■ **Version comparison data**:
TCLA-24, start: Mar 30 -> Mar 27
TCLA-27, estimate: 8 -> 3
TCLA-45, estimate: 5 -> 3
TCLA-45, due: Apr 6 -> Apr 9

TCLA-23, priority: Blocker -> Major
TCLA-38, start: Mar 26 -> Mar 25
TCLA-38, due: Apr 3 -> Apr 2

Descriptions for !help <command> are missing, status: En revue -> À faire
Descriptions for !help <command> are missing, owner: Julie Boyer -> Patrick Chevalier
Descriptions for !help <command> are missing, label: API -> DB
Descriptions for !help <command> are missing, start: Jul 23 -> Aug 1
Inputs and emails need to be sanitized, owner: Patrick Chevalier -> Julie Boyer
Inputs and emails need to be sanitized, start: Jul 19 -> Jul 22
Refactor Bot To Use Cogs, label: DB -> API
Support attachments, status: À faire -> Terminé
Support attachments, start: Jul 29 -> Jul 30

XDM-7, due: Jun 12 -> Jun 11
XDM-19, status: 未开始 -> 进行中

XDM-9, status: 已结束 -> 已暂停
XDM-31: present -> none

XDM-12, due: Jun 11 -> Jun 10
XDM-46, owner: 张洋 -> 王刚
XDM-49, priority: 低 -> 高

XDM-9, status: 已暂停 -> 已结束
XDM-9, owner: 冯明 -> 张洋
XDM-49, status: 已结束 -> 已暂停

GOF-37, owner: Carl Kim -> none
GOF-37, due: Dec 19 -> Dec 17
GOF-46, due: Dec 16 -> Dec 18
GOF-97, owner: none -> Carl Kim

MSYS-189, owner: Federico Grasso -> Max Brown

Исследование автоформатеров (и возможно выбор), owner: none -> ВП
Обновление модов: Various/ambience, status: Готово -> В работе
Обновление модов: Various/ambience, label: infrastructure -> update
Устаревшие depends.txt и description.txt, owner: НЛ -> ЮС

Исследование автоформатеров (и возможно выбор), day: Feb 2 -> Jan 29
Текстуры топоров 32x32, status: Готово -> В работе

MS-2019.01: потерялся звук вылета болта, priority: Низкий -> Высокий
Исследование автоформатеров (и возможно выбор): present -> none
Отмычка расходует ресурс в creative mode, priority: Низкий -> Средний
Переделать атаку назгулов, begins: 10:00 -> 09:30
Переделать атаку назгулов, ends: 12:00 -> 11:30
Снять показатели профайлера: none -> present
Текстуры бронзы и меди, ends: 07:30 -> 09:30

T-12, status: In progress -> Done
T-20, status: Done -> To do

■ **Work instruction**: Write out all of the entries above, exactly and in full.

■ **Answer to this task**:
TCLA-24, start: Mar 30 -> Mar 27
TCLA-27, estimate: 8 -> 3
TCLA-45, estimate: 5 -> 3
TCLA-45, due: Apr 6 -> Apr 9

TCLA-23, priority: Blocker -> Major
TCLA-38, start: Mar 26 -> Mar 25
TCLA-38, due: Apr 3 -> Apr 2

Descriptions for !help <command> are missing, status: En revue -> À faire
Descriptions for !help <command> are missing, owner: Julie Boyer -> Patrick Chevalier
Descriptions for !help <command> are missing, label: API -> DB
Descriptions for !help <command> are missing, start: Jul 23 -> Aug 1
Inputs and emails need to be sanitized, owner: Patrick Chevalier -> Julie Boyer
Inputs and emails need to be sanitized, start: Jul 19 -> Jul 22
Refactor Bot To Use Cogs, label: DB -> API
Support attachments, status: À faire -> Terminé
Support attachments, start: Jul 29 -> Jul 30

XDM-7, due: Jun 12 -> Jun 11
XDM-19, status: 未开始 -> 进行中

XDM-9, status: 已结束 -> 已暂停
XDM-31: present -> none

XDM-12, due: Jun 11 -> Jun 10
XDM-46, owner: 张洋 -> 王刚
XDM-49, priority: 低 -> 高

XDM-9, status: 已暂停 -> 已结束
XDM-9, owner: 冯明 -> 张洋
XDM-49, status: 已结束 -> 已暂停

GOF-37, owner: Carl Kim -> none
GOF-37, due: Dec 19 -> Dec 17
GOF-46, due: Dec 16 -> Dec 18
GOF-97, owner: none -> Carl Kim

MSYS-189, owner: Federico Grasso -> Max Brown

Исследование автоформатеров (и возможно выбор), owner: none -> ВП
Обновление модов: Various/ambience, status: Готово -> В работе
Обновление модов: Various/ambience, label: infrastructure -> update
Устаревшие depends.txt и description.txt, owner: НЛ -> ЮС

Исследование автоформатеров (и возможно выбор), day: Feb 2 -> Jan 29
Текстуры топоров 32x32, status: Готово -> В работе

MS-2019.01: потерялся звук вылета болта, priority: Низкий -> Высокий
Исследование автоформатеров (и возможно выбор): present -> none
Отмычка расходует ресурс в creative mode, priority: Низкий -> Средний
Переделать атаку назгулов, begins: 10:00 -> 09:30
Переделать атаку назгулов, ends: 12:00 -> 11:30
Снять показатели профайлера: none -> present
Текстуры бронзы и меди, ends: 07:30 -> 09:30

T-12, status: In progress -> Done
T-20, status: Done -> To do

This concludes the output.